American statistician

Roger Lee Berger is an American statistician and professor, co-author of Statistical Inference, first published in 1990 with collaborator George Casella.

==Early life and education==

Roger Lee Berger was born August 21, 1951, in rural northwest Kansas. His early interest in mathematics ripened as he attended the University of Kansas, switching from physics to mathematics with emphasis on real analysis as an undergraduate. Graduating in 1973, he studied graduate statistics at Purdue University, earning a master's degree in 1975 and a doctorate in 1977. Building on the work of his advisor Shanti S. Gupta in subset selection, Berger wrote Minimax, Admissible, and Gamma-Minimax Multiple Decision Rules to complete his doctoral studies.
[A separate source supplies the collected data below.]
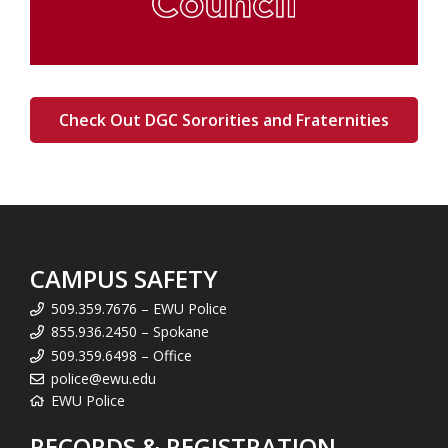
Check Out DGC Sororities and Fraternities
CAMPUS SAFETY
509.359.7676 – EWU Police
855.936.2450 – Spokane
509.359.6498 – Office
police@ewu.edu
EWU Police
RECORDS & REGISTRATION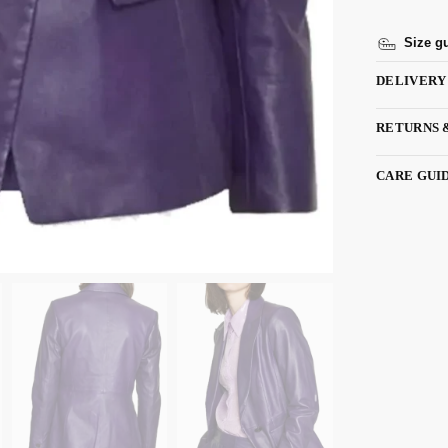
Size g
DELIVERY
RETURNS 
CARE GUI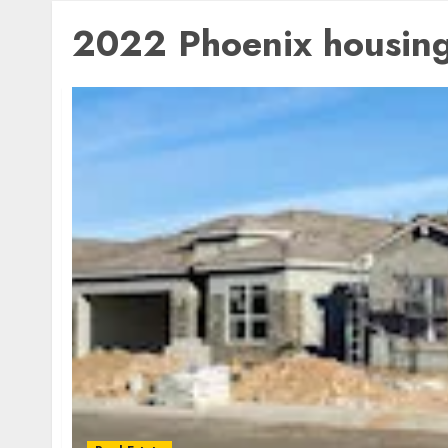
2022 Phoenix housing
==University career and research==
Berger's first professor appointment was at Florida State University in 1977. Later, he served at North Carolina State University and then Arizona State University, where he retired in 2017. Throughout his career, he supervised eleven students in statistics on topics ranging from theory, such as exact hypothesis testing, more powerful tests with linear and elliptical constraints, to applied biostatistics. In 2003, Purdue deemed Berger a Distinguished Alumnus.
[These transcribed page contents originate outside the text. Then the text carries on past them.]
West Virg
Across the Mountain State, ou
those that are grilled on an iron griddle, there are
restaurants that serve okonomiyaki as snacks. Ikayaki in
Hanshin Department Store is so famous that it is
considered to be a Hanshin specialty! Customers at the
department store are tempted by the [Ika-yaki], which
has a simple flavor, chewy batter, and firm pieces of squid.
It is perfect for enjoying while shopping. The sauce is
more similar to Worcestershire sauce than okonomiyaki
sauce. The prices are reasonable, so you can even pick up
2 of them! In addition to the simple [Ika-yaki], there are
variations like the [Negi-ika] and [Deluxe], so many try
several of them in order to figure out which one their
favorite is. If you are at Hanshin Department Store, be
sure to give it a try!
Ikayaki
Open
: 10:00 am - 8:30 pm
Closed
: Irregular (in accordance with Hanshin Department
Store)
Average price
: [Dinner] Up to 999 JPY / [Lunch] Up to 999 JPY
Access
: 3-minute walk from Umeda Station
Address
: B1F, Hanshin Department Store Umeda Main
==Friendship and collaboration with George Casella==
Berger and George Casella met at Purdue and became fast friends, studying statistics together. In 1983 at the Eastern North American Region (ENAR) conference of the International Biometric Society, Casella asked Berger to co-author a new master's level introductory text to statistical inference, hoping to revise and improve Hogg and Craig's Introduction to Mathematical Statistics. This led to the publication of Statistical Inference in 1990. They continued to publish papers together, touching on topics such as generalized means and the reconciliation of Bayesian and frequentist testing, until Casella's death in 2012.

==Published works==
- Casella, George, and Berger, Roger L. Statistical Inference, Duxbury Press, Belmont, CA, 1990.